Here is the thing. After my second divorce, it is like I went through an instant transformation! I guess it wasn't so instant, because in reality I had already started to fight back against my second husband. I knew he was carrying on a relationship with another woman, and part of me really didn't care! I know it sounds crazy, but she was drawing his negative attention away from me, and this allowed me to figure out who I really was, while at the same time setting myself so that I could financially survive the divorce. I am happier now than I have been at any other point in my life!!!

People ask me how I could have come out of all of that so positive. It's simple! I made the choice to be a SURVIVOR instead of a VICTIM! You see, a survivor still acknowledges that these things happened to them, but instead of letting it keep them down and wallowing in it all, they put those things in the past. They may revisit them, but mainly to help others through similar situations...to let them know, "You are not alone, and you WILL come out of this okay in the end!" See, you only become a victim if you allow yourself to. You don't have to be a victim...you can choose to be a survivor. But it is too easy to be a victim. I see it all the time..."This happened to me when I was a child, and because of that...." I don't care how bad that something was, you can still choose to come out of the situation a survivor! You don't have to define yourself by your bad circumstances, you can choose to BUILD yourself from them! Did you come out of an abusive relationship? Do you know if you come out a victim, chances are higher that you will just find yourself in another abusive relationship, like I did the first time around? However, if you come out a survivor, you learn from that bad relationship! You go back and evaluate and see the warning signs you should have picked up on the first time around, and by making yourself aware of those, you set yourself up to not let yourself fall into the same trap again.
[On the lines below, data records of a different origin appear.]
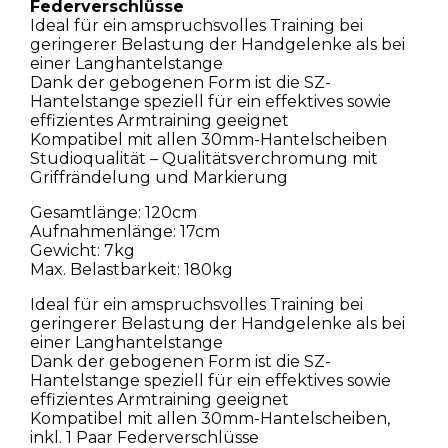
Federverschlüsse
Ideal für ein amspruchsvolles Training bei
geringerer Belastung der Handgelenke als bei
einer Langhantelstange
Dank der gebogenen Form ist die SZ-
Hantelstange speziell für ein effektives sowie
effizientes Armtraining geeignet
Kompatibel mit allen 30mm-Hantelscheiben
Studioqualität – Qualitätsverchromung mit
Griffrändelung und Markierung
Gesamtlänge: 120cm
Aufnahmenlänge: 17cm
Gewicht: 7kg
Max. Belastbarkeit: 180kg
Ideal für ein amspruchsvolles Training bei
geringerer Belastung der Handgelenke als bei
einer Langhantelstange
Dank der gebogenen Form ist die SZ-
Hantelstange speziell für ein effektives sowie
effizientes Armtraining geeignet
Kompatibel mit allen 30mm-Hantelscheiben,
inkl. 1 Paar Federverschlüsse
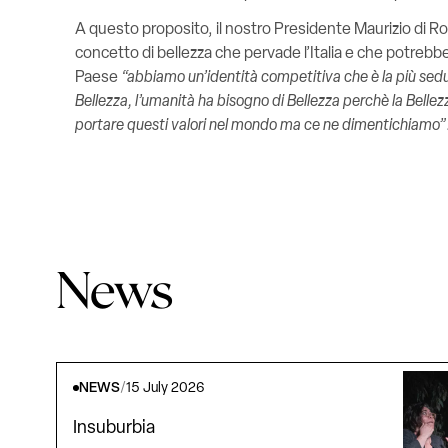
A questo proposito, il nostro Presidente Maurizio di Ro
concetto di bellezza che pervade l’Italia e che potrebb
Paese
“abbiamo un’identità competitiva che è la più sedu
Bellezza, l’umanità ha bisogno di Bellezza perchè la Bellezza
portare questi valori nel mondo ma ce ne dimentichiamo”
News
NEWS
/
15 July 2026
Insuburbia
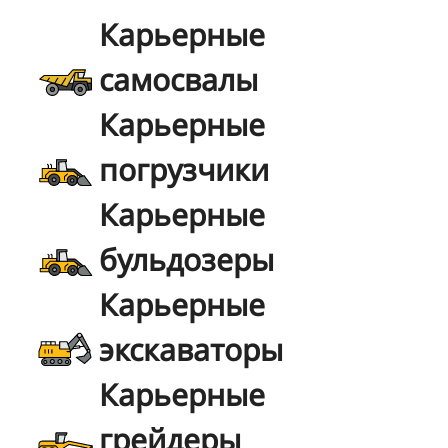
Карьерные
самосвалы
Карьерные
погрузчики
Карьерные
бульдозеры
Карьерные
экскаваторы
Карьерные
грейдеры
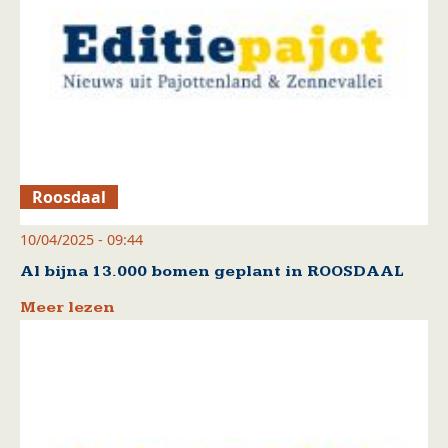
Roosdaal
10/04/2025 - 09:44
Al bijna 13.000 bomen geplant in ROOSDAAL
Meer lezen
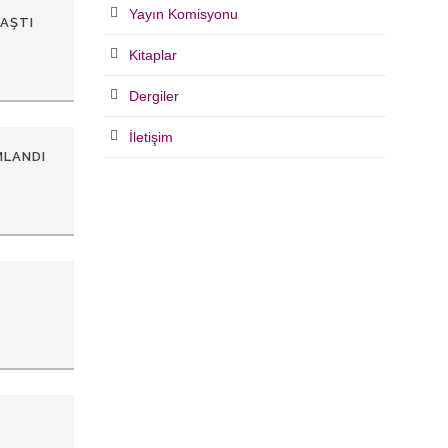
Yayın Komisyonu
LAŞTI
Kitaplar
Dergiler
İletişim
MLANDI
Another good example. People who have been sexually assaulted. One comes out of it one of two ways. In one case, you have the woman who holes herself up in her apartment afraid to go anywhere because she fears another attack. This thinking only eats away at her until she feels nothing but depression and uncontrolled anxiety. In another case, you have the woman who tells herself "never again" and enrolls in self-defense and martial arts classes, who builds her physical strength, who continues to live her life, but now has the skills and strength to beat the "next" guy down while she screams at him, "Not today, motherfucker!!!" The first was a victim, the second was a survivor!

So, what are you going to choose to be?!